Textio, a company whose advanced workplace language guidance tool helps managers and HR teams spot and correct bias in their performance feedback and recruiting, tested the ways in which ChatGPT introduces bias into performance reviews. It found widespread gender, racial and age bias in the chatbot's responses to generic prompts. For example, the system automatically uses she/her pronouns when asked to describe the work of a nurse, receptionist or kindergarten teacher. And when a worker is said to be “confident,” the LLM assumes the person is male three times more often than it assumes they are female.

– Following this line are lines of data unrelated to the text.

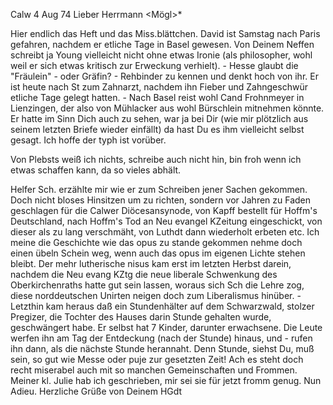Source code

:  Calw 4 Aug 74
Lieber Herrmann <Mögl>*

Hier endlich das Heft und das Miss.blättchen. David ist Samstag nach Paris gefahren, nachdem er etliche Tage in Basel gewesen. Von Deinem Neffen schreibt ja Young vielleicht nicht ohne etwas Ironie (als philosopher, wohl weil er sich etwas kritisch zur Erweckung verhielt). - Hesse glaubt die "Fräulein" - oder Gräfin? - Rehbinder zu kennen und denkt hoch von ihr. Er ist heute nach St zum Zahnarzt, nachdem ihn Fieber und Zahngeschwür etliche Tage gelegt hatten. - Nach Basel reist wohl Cand Frohnmeyer in Lienzingen, der also von Mühlacker aus wohl Bürschlein mitnehmen könnte. Er hatte im Sinn Dich auch zu sehen, war ja bei Dir (wie mir plötzlich aus seinem letzten Briefe wieder einfällt) da hast Du es ihm vielleicht selbst gesagt. Ich hoffe der typh ist vorüber.

Von Plebsts weiß ich nichts, schreibe auch nicht hin, bin froh wenn ich etwas schaffen kann, da so vieles abhält.

Helfer Sch. erzählte mir wie er zum Schreiben jener Sachen gekommen. Doch nicht bloses Hinsitzen um zu richten, sondern vor Jahren zu Faden geschlagen für die Calwer Diöcesansynode, von Kapff bestellt für Hoffm's Deutschland, nach Hoffm's Tod an Neu evangel KZeitung eingeschickt, von dieser als zu lang verschmäht, von Luthdt dann wiederholt erbeten etc. Ich meine die Geschichte wie das opus zu stande gekommen nehme doch einen übeln Schein weg, wenn auch das opus im eigenen Lichte stehen bleibt. Der mehr lutherische nisus kam erst im letzten Herbst darein, nachdem die Neu evang KZtg die neue liberale Schwenkung des Oberkirchenraths hatte gut sein lassen, woraus sich Sch die Lehre zog, diese norddeutschen Unirten neigen doch zum Liberalismus hinüber. - Letzthin kam heraus daß ein Stundenhälter auf dem Schwarzwald, stolzer Pregizer, die Tochter des Hauses darin Stunde gehalten wurde, geschwängert habe. Er selbst hat 7 Kinder, darunter erwachsene. Die Leute werfen ihn am Tag der Entdeckung (nach der Stunde) hinaus, und - rufen ihn dann, als die nächste Stunde herannaht. Denn Stunde, siehst Du, muß sein, so gut wie Messe oder puje zur gesetzten Zeit! Ach es steht doch recht miserabel auch mit so manchen Gemeinschaften und Frommen. Meiner kl. Julie hab ich geschrieben, mir sei sie für jetzt fromm genug. Nun Adieu. 
 Herzliche Grüße von
 Deinem HGdt
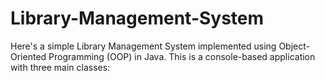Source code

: # Library-Management-System
Here's a simple Library Management System implemented using Object-Oriented Programming (OOP) in Java. This is a console-based application with three main classes:
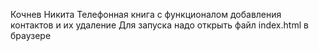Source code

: Кочнев Никита
Телефонная книга с функционалом добавления контактов и их удаление
Для запуска надо открыть файл index.html в браузере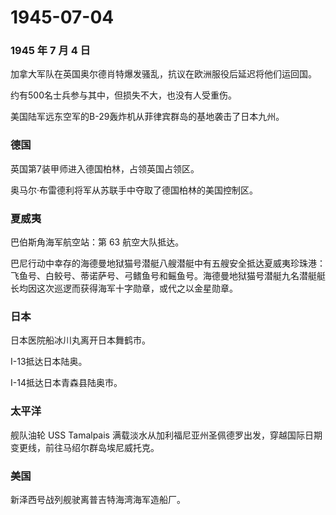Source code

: # 1945-07-04

### 1945 年 7 月 4 日

加拿大军队在英国奥尔德肖特爆发骚乱，抗议在欧洲服役后延迟将他们运回国。

约有500名士兵参与其中，但损失不大，也没有人受重伤。

美国陆军远东空军的B-29轰炸机从菲律宾群岛的基地袭击了日本九州。

### 德国

英国第7装甲师进入德国柏林，占领英国占领区。

奥马尔·布雷德利将军从苏联手中夺取了德国柏林的美国控制区。

### 夏威夷

巴伯斯角海军航空站：第 63 航空大队抵达。

巴尼行动中幸存的海德曼地狱猫号潜艇八艘潜艇中有五艘安全抵达夏威夷珍珠港：飞鱼号、白鲛号、蒂诺萨号、弓鳍鱼号和鳐鱼号。海德曼地狱猫号潜艇九名潜艇艇长均因这次巡逻而获得海军十字勋章，或代之以金星勋章。

### 日本

日本医院船冰川丸离开日本舞鹤市。

I-13抵达日本陆奥。

I-14抵达日本青森县陆奥市。

### 太平洋

舰队油轮 USS Tamalpais
满载淡水从加利福尼亚州圣佩德罗出发，穿越国际日期变更线，前往马绍尔群岛埃尼威托克。

### 美国

新泽西号战列舰驶离普吉特海湾海军造船厂。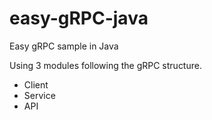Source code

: # easy-gRPC-java
Easy gRPC sample in Java

Using 3 modules following the gRPC structure.
* Client
* Service
* API
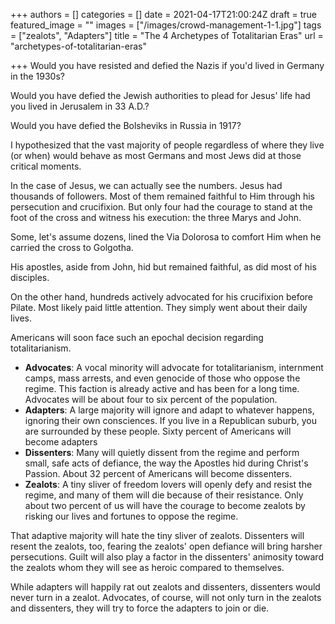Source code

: +++
authors = []
categories = []
date = 2021-04-17T21:00:24Z
draft = true
featured_image = ""
images = ["/images/crowd-management-1-1.jpg"]
tags = ["zealots", "Adapters"]
title = "The 4 Archetypes of Totalitarian Eras"
url = "archetypes-of-totalitarian-eras"

+++
Would you have resisted and defied the Nazis if you'd lived in Germany in the 1930s? 

Would you have defied the Jewish authorities to plead for Jesus' life had you lived in Jerusalem in 33 A.D.?

Would you have defied the Bolsheviks in Russia in 1917? 

I hypothesized that the vast majority of people regardless of where they live (or when) would behave as most Germans and most Jews did at those critical moments. 

In the case of Jesus, we can actually see the numbers. Jesus had thousands of followers. Most of them remained faithful to Him through his persecution and crucifixion. But only four had the courage to stand at the foot of the cross and witness his execution: the three Marys and John.

Some, let's assume dozens, lined the Via Dolorosa to comfort Him when he carried the cross to Golgotha. 

His apostles, aside from John, hid but remained faithful, as did most of his disciples.

On the other hand, hundreds actively advocated for his crucifixion before Pilate. Most likely paid little attention. They simply went about their daily lives. 

Americans will soon face such an epochal decision regarding totalitarianism. 

* **Advocates**: A vocal minority will advocate for totalitarianism, internment camps, mass arrests, and even genocide of those who oppose the regime. This faction is already active and has been for a long time. Advocates will be about four to six percent of the population.
* **Adapters**: A large majority will ignore and adapt to whatever happens, ignoring their own consciences. If you live in a Republican suburb, you are surrounded by these people. Sixty percent of Americans will become adapters
* **Dissenters**: Many will quietly dissent from the regime and perform small, safe acts of defiance, the way the Apostles hid during Christ's Passion. About 32 percent of Americans will become dissenters.
* **Zealots**: A tiny sliver of freedom lovers will openly defy and resist the regime, and many of them will die because of their resistance. Only about two percent of us will have the courage to become zealots by risking our lives and fortunes to oppose the regime.

That adaptive majority will hate the tiny sliver of zealots. Dissenters will resent the zealots, too, fearing the zealots' open defiance will bring harsher persecutions. Guilt will also play a factor in the dissenters' animosity toward the zealots whom they will see as heroic compared to themselves. 

While adapters will happily rat out zealots and dissenters, dissenters would never turn in a zealot. Advocates, of course, will not only turn in the zealots and dissenters, they will try to force the adapters to join or die. 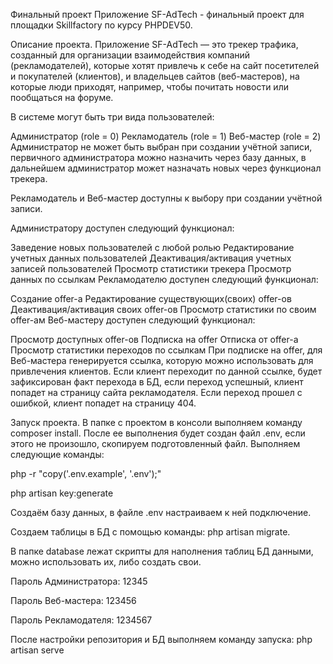 Финальный проект
Приложение SF-AdTech - финальный проект для площадки Skillfactory по курсу PHPDEV50.

Описание проекта.
Приложение SF-AdTech — это трекер трафика, созданный для организации взаимодействия компаний (рекламодателей), которые хотят привлечь к себе на сайт посетителей и покупателей (клиентов), и владельцев сайтов (веб-мастеров), на которые люди приходят, например, чтобы почитать новости или пообщаться на форуме.

В системе могут быть три вида пользователей:

Администратор (role = 0)
Рекламодатель (role = 1)
Веб-мастер (role = 2)
Администратор не может быть выбран при создании учётной записи, первичного администратора можно назначить через базу данных, в дальнейшем администратор может назначать новых через функционал трекера.

Рекламодатель и Веб-мастер доступны к выбору при создании учётной записи.

Администратору доступен следующий функционал:

Заведение новых пользователей с любой ролью
Редактирование учетных данных пользователей
Деактивация/активация учетных записей пользователей
Просмотр статистики трекера
Просмотр данных по ссылкам
Рекламодателю доступен следующий функционал:

Создание offer-а
Редактирование существующих(своих) offer-ов
Деактивация/активация своих offer-ов
Просмотр статистики по своим offer-ам
Веб-мастеру доступен следующий функционал:

Просмотр доступных offer-ов
Подписка на offer
Отписка от offer-а
Просмотр статистики переходов по ссылкам
При подписке на offer, для Веб-мастера генерируется ссылка, которую можно использовать для привлечения клиентов. Если клиент переходит по данной ссылке, будет зафиксирован факт перехода в БД, если переход успешный, клиент попадет на страницу сайта рекламодателя. Если переход прошел с ошибкой, клиент попадет на страницу 404.

Запуск проекта.
В папке с проектом в консоли выполняем команду composer install. После ее выполнения будет создан файл .env, если этого не произошло, скопируем подготовленный файл. Выполняем следующие команды:

php -r "copy('.env.example', '.env');"

php artisan key:generate

Создаём базу данных, в файле .env настраиваем к ней подключение.

Создаем таблицы в БД с помощью команды: php artisan migrate.

В папке database лежат скрипты для наполнения таблиц БД данными, можно использовать их, либо создать свои.

Пароль Администратора: 12345

Пароль Веб-мастера: 123456

Пароль Рекламодателя: 1234567

После настройки репозитория и БД выполняем команду запуска: php artisan serve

The solution is not as easy as requesting that the tool police its own bias. Like the humans whose communication it was trained on, it interprets this instruction by simply becoming more formal. “When you ask it to remove bias it takes away contractions, it elevates language, it uses more passive verbs,” said Textio CEO Kieran Snyder. “It’s the same thing people do. People feel like they’re not as biased if they’re authoritative.”
Tools like Textio, Applied, Datapeople and TalVista all aim to help identify and remove bias, but there is no substitute for human judgment. “Managers should always apply a critical lens to AI-generated output and ground feedback in an incumbent’s job requirements and expectations to minimize bias,” said Grace Ewles, manager for HR Research & Advisory Services at McLean & Company.
Sowing Mistrust and Cynicism
Employees are already skeptical of the performance-review process, since many have had negative experiences with it, or at least didn't get a lot from it. Introducing LLM-produced reviews is likely to make them even more cynical and mistrustful of the process unless the manager is using the LLM to enhance the thoroughness, thoughtfulness and helpfulness of the review.
“In effect what many managers do is make the performance review a parade of platitudes, or even worse, they make it a sermon,” said Cespedes. “If ChatGPT simply accelerates that common bad practice, it’s a bad thing.”
As Ewles put it, “AI is not a replacement for human connection, empathy or supportive leadership.”
Related Article: Are You Giving Employees Guidance on Generative AI Use? You Should Be
The Bottom Line
The bad news for managers who are struggling with performance reviews is that LLMs don’t provide a push-button solution. The good news is that tools like ChatGPT can help the process in various smaller ways, making it easier and faster to collect and generate feedback, work up employee goals and brainstorm professional development ideas.
LLMs are best used as enablers of the unique human work of giving constructive and helpful feedback to another person.
“Ultimately, we are talking about tools — admittedly, one that looks like a pretty darn powerful tool, but it's a tool, and its basic use is to free up time for things that humans do particularly well,” said Cespedes. “In this case, it's paying attention to their people and creating the right relationships and culture for that performance conversation. I’ve yet to see a machine that's able to do that."